** 材料问题 **
1: 把关于盛宣怀的文字中以“1844年的常州府”开头的那一段改写得更简短，保留主要事实。
2: 请重新写出关于盛宣怀的文字中从“也就是在這時,一位名為盛宣懷”起、到“初的商界格局,成為洋務運動的實際操盤手。”为止的部分，首尾两处都包括在内，一字不改。

** 所示文字 **
--*--

1900年前后的中國,政局動蕩、內憂外患。
皇權與列強、文人與實業家,皆在風雨飄搖中尋找生路。
也就是在這時,一位名為盛宣懷的商人悄然崛起,橫跨政商兩界,織出一張籠罩中國近代工業與教育的大網。
更為人稱奇的是,這位時代弄潮兒的深宅大院中,也不乏不一般的女性。
一個是張學良的紅顏知己趙一荻,一個是蔣介石的夫人宋美齡。
她們的母親,竟都曾是盛家的女傭。
門第之外
1844年的常州府,盛家老宅一隅,剛剛迎來了一位新生男嬰,盛宣懷。
彼時,誰也不會想到,這個襁褓中的嬰兒,日后竟將主宰清末民初的商界格局,成為洋務運動的實際操盤手。

--*--

** 图表理解数据 **
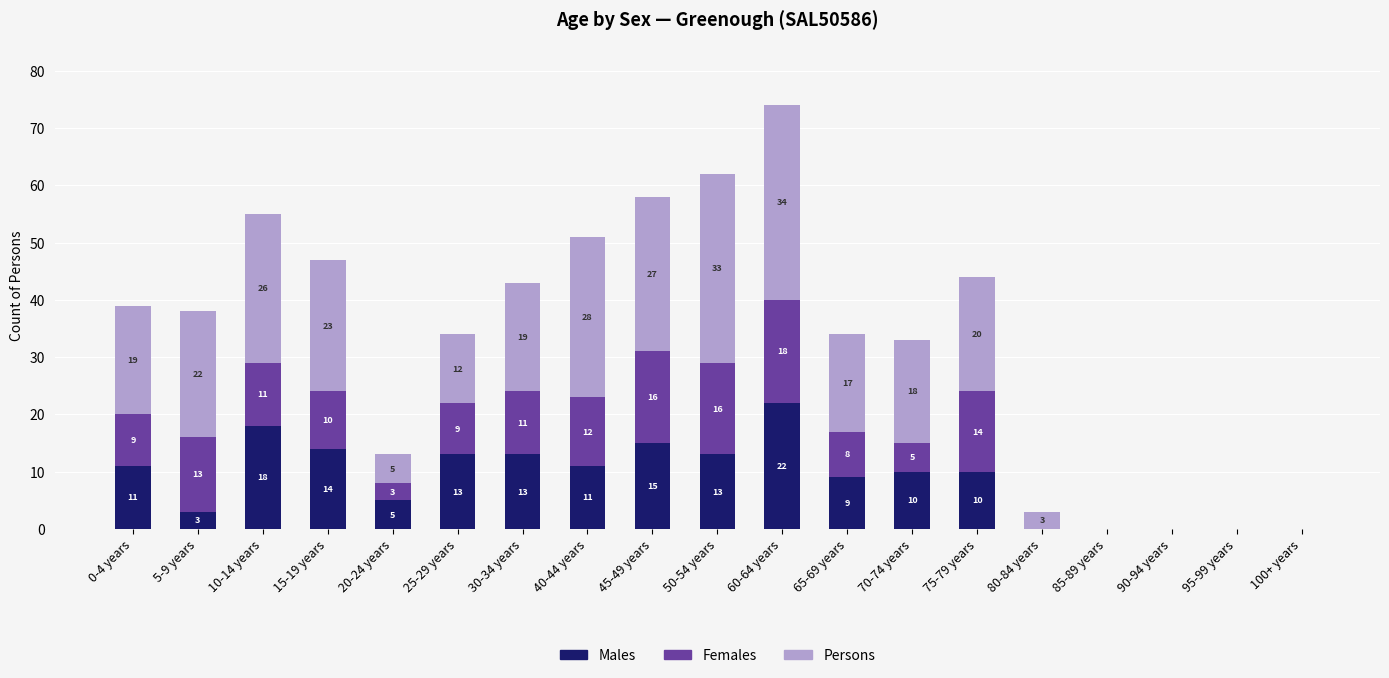

True or false: Males has a value of -13 at 95-99 years.

False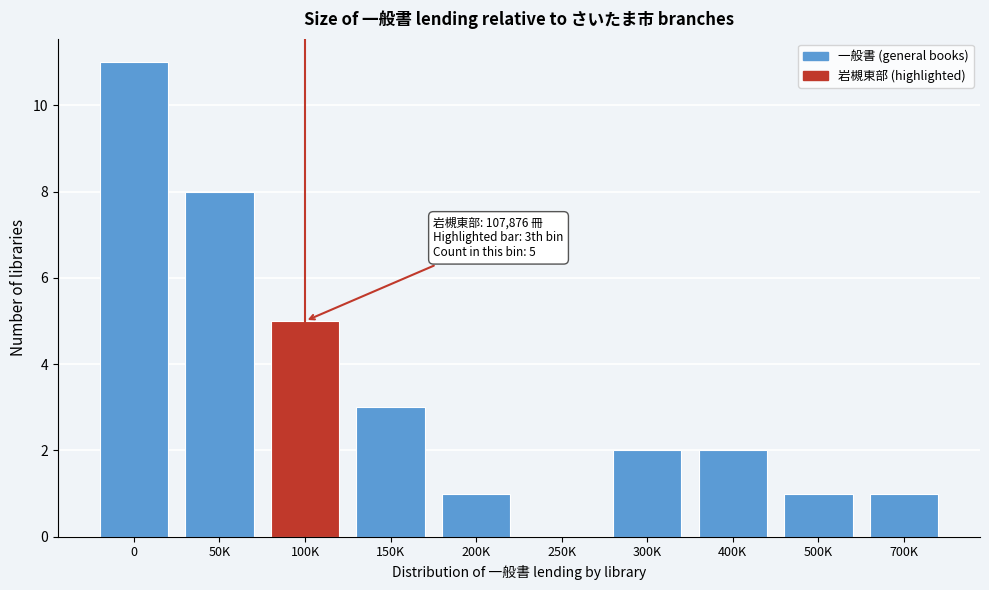

Reading left to right, what are all the values shown in this chart?

0=11	50K=8	100K=5	150K=3	200K=1	250K=0	300K=2	400K=2	500K=1	700K=1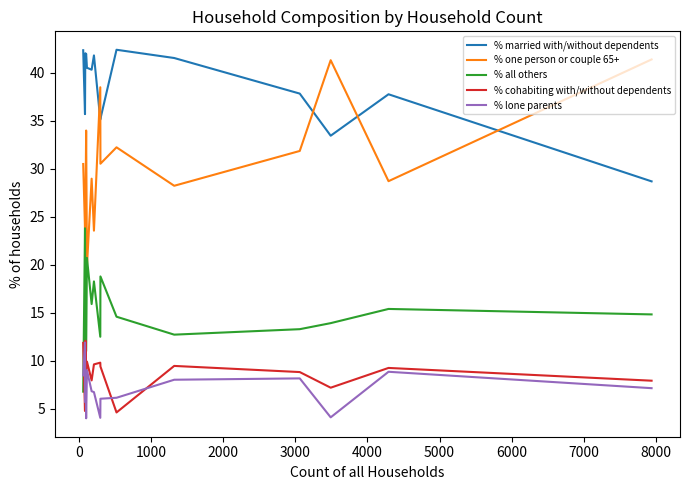

What is the smallest value displayed?

4.0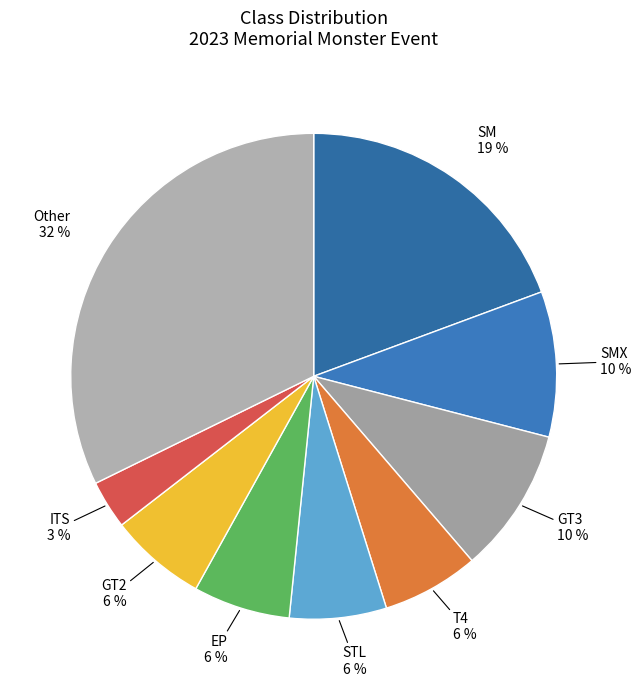

Combined, do SM and SMX account for over 50%?

No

--*--

** 各题输出 **
1: 1844年，盛宣怀生于常州府盛家老宅。当时无人料到，他日后会主宰清末民初的商界格局，成为洋务运动的实际操盘手。

2:
也就是在這時,一位名為盛宣懷的商人悄然崛起,橫跨政商兩界,織出一張籠罩中國近代工業與教育的大網。
更為人稱奇的是,這位時代弄潮兒的深宅大院中,也不乏不一般的女性。
一個是張學良的紅顏知己趙一荻,一個是蔣介石的夫人宋美齡。
她們的母親,竟都曾是盛家的女傭。
門第之外
1844年的常州府,盛家老宅一隅,剛剛迎來了一位新生男嬰,盛宣懷。
彼時,誰也不會想到,這個襁褓中的嬰兒,日后竟將主宰清末民初的商界格局,成為洋務運動的實際操盤手。